## WORK TO COMPLETE
Quote the Fulbright New Zealand Quarterly article about mothers as youth sport coaches below in full, word for word.

## DOCUMENT EXCERPT

——

>Fulbright New Zealand Quarterly
     


Mother-coaches juggle balls and roles

 
   

Dr Sarah Leberman was a 2008 Fulbright New Zealand Senior Scholar at the University of Minnesota, Twin Cities in Minneapolis, where she researched the roles of women in sports leadership. Having recently undertaken a return visit to the university, she reports on the progress of her ongoing research collaborations.

Sarah Leberman
Sarah Leberman

Sport is an important part of both the New Zealand and American social fabric. The money available for sport in the USA at the collegiate level is astonishing - see the photo of me in front of the new University of Minnesota football stadium, built for eight home games a year!

My research was focused at the other end of the spectrum - volunteer youth sport coaches, and in particular mothers, an underrepresented group in sport. The data was collected during my time as a Fulbright Senior Scholar at the University of Minnesota’s Tucker Centre for Research on Girls and Women in Sport.

As I write this reflection I have just returned from three weeks back in the US where I presented a paper on developing mothers as youth sport coaches with my co-author from the Tucker Centre, Dr Nicole LaVoi, at the North American Society for Sport Management’s annual conference in South Carolina. I revisited Minnesota for ten days to continue the research started in 2007, in addition to two other projects: one involving newspaper coverage of the Beijing Olympics and the other on socially constructed notions of leadership. Being back at the Tucker Centre was fantastic. It is such an energising environment to be in, surrounded by people who are passionate about the same things I am - girls and women in sport.

——

## DATA EXCERPTS

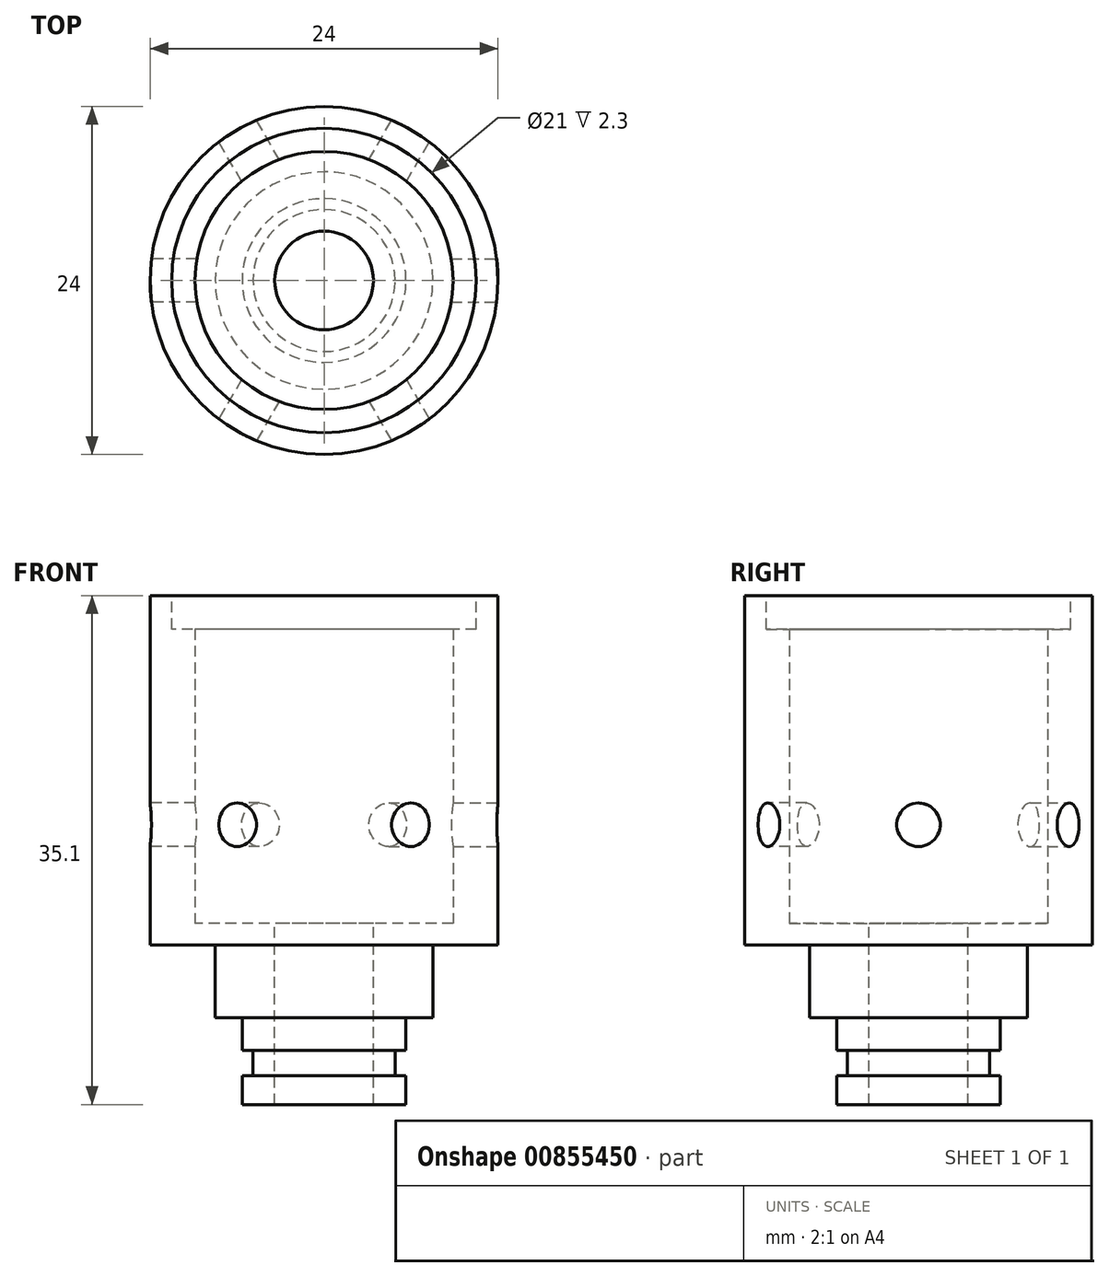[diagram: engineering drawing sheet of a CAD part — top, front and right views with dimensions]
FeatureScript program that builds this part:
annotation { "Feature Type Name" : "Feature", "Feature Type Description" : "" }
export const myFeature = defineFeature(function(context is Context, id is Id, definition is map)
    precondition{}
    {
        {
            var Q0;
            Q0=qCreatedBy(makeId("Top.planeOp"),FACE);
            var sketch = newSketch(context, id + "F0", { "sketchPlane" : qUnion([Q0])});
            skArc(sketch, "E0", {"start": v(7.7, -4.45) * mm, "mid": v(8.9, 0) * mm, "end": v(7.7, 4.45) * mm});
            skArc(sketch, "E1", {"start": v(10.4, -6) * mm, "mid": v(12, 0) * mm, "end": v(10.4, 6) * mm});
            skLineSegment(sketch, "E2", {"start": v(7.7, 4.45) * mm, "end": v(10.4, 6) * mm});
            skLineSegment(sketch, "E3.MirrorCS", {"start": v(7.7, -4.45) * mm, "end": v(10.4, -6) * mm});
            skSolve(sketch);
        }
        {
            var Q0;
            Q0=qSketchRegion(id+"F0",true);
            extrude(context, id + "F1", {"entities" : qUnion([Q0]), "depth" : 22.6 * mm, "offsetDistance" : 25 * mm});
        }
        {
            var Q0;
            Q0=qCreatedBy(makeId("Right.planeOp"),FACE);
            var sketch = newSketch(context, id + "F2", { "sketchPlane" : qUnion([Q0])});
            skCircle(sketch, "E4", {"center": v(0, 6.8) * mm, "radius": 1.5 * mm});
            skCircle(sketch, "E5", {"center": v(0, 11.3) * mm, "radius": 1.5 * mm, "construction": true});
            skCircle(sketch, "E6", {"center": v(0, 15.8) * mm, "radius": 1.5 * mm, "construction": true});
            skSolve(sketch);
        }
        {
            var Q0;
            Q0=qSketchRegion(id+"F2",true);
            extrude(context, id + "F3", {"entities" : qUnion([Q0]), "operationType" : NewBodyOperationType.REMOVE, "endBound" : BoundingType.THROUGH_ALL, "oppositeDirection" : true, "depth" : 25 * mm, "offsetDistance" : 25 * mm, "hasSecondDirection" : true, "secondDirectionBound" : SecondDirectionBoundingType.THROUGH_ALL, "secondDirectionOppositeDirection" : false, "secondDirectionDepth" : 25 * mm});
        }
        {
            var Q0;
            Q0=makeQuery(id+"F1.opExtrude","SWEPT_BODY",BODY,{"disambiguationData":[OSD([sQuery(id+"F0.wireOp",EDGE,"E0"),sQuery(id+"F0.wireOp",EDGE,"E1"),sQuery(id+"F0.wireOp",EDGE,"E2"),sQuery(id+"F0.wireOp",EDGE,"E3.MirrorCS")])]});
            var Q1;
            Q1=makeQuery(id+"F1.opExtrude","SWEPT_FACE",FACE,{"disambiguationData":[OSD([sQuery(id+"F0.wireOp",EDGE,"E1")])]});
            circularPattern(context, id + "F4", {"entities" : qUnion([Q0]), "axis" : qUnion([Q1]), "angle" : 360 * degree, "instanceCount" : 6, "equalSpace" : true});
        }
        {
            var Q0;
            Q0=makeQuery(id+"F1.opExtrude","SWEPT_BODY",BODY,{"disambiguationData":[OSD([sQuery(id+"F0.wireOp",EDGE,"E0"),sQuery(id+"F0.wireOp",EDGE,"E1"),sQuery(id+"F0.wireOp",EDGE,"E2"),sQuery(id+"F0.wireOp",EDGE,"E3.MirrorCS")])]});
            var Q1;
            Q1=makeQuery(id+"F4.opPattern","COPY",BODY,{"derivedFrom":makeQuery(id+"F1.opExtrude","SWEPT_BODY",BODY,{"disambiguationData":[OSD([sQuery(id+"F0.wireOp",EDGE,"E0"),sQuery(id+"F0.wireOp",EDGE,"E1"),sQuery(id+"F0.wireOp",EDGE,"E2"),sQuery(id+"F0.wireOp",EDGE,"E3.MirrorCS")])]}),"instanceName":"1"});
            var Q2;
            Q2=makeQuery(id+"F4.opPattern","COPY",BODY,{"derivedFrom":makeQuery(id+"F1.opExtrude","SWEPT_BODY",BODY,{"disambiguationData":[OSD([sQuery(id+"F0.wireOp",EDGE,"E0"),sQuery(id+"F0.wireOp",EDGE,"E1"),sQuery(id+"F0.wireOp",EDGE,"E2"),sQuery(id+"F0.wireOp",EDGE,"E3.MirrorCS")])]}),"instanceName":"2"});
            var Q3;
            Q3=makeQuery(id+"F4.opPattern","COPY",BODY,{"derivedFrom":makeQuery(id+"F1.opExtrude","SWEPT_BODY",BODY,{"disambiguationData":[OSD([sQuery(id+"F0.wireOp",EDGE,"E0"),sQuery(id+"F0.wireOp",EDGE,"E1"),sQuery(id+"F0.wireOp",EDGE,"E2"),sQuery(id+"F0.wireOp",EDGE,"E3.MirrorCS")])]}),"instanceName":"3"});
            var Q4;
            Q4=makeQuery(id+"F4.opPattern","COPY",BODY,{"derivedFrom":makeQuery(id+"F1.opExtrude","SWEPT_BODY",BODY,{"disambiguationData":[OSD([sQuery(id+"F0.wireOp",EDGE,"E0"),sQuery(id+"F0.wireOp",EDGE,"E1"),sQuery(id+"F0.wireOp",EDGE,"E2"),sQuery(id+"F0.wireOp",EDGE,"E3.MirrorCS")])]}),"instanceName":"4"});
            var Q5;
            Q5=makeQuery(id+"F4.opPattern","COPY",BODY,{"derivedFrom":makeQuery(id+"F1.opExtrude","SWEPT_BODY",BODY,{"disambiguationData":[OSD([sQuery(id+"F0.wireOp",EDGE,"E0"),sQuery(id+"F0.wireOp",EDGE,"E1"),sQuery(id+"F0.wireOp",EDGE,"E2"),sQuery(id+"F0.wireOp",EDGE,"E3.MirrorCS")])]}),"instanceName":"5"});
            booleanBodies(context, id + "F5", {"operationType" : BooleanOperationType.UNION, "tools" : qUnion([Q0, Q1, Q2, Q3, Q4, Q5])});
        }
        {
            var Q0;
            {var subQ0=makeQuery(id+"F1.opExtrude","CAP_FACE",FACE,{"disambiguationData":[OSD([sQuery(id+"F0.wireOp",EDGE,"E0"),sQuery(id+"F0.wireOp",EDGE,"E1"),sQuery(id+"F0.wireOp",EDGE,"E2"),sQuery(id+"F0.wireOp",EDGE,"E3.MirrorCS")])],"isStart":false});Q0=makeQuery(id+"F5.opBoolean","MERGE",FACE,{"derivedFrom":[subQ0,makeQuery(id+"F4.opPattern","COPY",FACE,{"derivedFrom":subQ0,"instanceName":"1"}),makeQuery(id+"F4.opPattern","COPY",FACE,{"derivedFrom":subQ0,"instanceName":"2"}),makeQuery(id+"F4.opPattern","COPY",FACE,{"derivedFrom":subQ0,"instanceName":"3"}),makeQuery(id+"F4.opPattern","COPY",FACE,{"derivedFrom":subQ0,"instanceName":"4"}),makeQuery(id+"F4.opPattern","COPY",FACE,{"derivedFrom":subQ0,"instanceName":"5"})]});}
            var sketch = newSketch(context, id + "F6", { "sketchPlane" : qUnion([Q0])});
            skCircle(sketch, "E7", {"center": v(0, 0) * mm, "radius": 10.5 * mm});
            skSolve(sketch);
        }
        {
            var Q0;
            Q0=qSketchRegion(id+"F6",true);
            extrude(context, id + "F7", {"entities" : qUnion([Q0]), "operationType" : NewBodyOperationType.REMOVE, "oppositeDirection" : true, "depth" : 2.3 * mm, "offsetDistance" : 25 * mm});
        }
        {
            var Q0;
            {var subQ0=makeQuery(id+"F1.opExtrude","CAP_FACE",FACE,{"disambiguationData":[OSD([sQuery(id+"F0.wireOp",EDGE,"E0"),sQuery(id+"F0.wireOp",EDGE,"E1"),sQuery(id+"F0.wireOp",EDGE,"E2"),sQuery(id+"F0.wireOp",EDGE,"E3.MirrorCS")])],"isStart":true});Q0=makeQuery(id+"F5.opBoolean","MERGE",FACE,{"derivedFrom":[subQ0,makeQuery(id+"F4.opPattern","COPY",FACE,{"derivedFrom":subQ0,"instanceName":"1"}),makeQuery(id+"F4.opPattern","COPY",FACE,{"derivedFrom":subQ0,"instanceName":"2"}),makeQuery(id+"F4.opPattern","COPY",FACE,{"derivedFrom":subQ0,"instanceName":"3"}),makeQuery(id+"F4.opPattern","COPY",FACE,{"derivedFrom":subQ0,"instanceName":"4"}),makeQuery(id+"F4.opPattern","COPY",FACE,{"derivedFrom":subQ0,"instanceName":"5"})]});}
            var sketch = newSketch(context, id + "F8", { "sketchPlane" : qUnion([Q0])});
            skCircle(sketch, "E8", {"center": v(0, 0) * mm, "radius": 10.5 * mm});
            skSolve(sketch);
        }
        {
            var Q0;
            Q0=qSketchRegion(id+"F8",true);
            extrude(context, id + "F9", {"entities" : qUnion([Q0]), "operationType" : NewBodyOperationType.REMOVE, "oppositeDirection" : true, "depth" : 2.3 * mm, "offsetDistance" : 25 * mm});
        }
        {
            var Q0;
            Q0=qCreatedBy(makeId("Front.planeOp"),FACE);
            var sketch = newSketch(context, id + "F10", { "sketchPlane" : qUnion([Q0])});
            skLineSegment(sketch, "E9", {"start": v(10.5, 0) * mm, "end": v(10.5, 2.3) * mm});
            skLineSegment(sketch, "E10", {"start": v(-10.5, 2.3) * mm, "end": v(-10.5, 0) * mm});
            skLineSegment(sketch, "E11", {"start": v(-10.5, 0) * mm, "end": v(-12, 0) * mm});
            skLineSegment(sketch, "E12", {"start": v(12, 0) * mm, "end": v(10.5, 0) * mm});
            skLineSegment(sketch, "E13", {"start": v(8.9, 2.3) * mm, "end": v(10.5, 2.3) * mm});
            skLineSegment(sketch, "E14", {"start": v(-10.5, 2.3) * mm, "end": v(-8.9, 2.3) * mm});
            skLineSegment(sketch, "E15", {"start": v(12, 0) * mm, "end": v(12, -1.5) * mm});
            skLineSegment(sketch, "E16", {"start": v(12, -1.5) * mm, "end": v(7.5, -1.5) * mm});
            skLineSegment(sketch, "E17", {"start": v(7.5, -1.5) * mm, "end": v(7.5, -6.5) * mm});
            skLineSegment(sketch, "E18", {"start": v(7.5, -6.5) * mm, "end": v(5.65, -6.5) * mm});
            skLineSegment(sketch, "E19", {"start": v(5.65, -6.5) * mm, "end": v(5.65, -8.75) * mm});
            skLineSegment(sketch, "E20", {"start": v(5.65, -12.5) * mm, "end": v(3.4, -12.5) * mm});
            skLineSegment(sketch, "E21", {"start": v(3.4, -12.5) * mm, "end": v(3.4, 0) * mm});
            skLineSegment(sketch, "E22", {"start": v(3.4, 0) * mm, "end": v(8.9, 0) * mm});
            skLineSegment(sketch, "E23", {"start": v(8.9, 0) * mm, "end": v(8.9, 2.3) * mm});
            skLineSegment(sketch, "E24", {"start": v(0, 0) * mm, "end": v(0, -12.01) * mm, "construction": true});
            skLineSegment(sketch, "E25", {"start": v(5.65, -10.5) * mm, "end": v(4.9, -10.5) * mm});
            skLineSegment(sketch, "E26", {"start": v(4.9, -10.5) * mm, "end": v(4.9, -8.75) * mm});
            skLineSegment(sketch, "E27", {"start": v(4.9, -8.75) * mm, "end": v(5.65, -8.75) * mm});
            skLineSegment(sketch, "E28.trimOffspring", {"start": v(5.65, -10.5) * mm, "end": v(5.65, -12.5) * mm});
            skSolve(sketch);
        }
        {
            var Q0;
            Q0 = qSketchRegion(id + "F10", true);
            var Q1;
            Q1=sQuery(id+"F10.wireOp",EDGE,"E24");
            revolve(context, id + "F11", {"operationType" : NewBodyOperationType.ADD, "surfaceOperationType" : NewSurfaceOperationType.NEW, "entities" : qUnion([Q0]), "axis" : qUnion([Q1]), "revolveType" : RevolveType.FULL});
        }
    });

——

## RESULT OF THE TASK
>Fulbright New Zealand Quarterly
     


Mother-coaches juggle balls and roles

 
   

Dr Sarah Leberman was a 2008 Fulbright New Zealand Senior Scholar at the University of Minnesota, Twin Cities in Minneapolis, where she researched the roles of women in sports leadership. Having recently undertaken a return visit to the university, she reports on the progress of her ongoing research collaborations.

Sarah Leberman
Sarah Leberman

Sport is an important part of both the New Zealand and American social fabric. The money available for sport in the USA at the collegiate level is astonishing - see the photo of me in front of the new University of Minnesota football stadium, built for eight home games a year!

My research was focused at the other end of the spectrum - volunteer youth sport coaches, and in particular mothers, an underrepresented group in sport. The data was collected during my time as a Fulbright Senior Scholar at the University of Minnesota’s Tucker Centre for Research on Girls and Women in Sport.

As I write this reflection I have just returned from three weeks back in the US where I presented a paper on developing mothers as youth sport coaches with my co-author from the Tucker Centre, Dr Nicole LaVoi, at the North American Society for Sport Management’s annual conference in South Carolina. I revisited Minnesota for ten days to continue the research started in 2007, in addition to two other projects: one involving newspaper coverage of the Beijing Olympics and the other on socially constructed notions of leadership. Being back at the Tucker Centre was fantastic. It is such an energising environment to be in, surrounded by people who are passionate about the same things I am - girls and women in sport.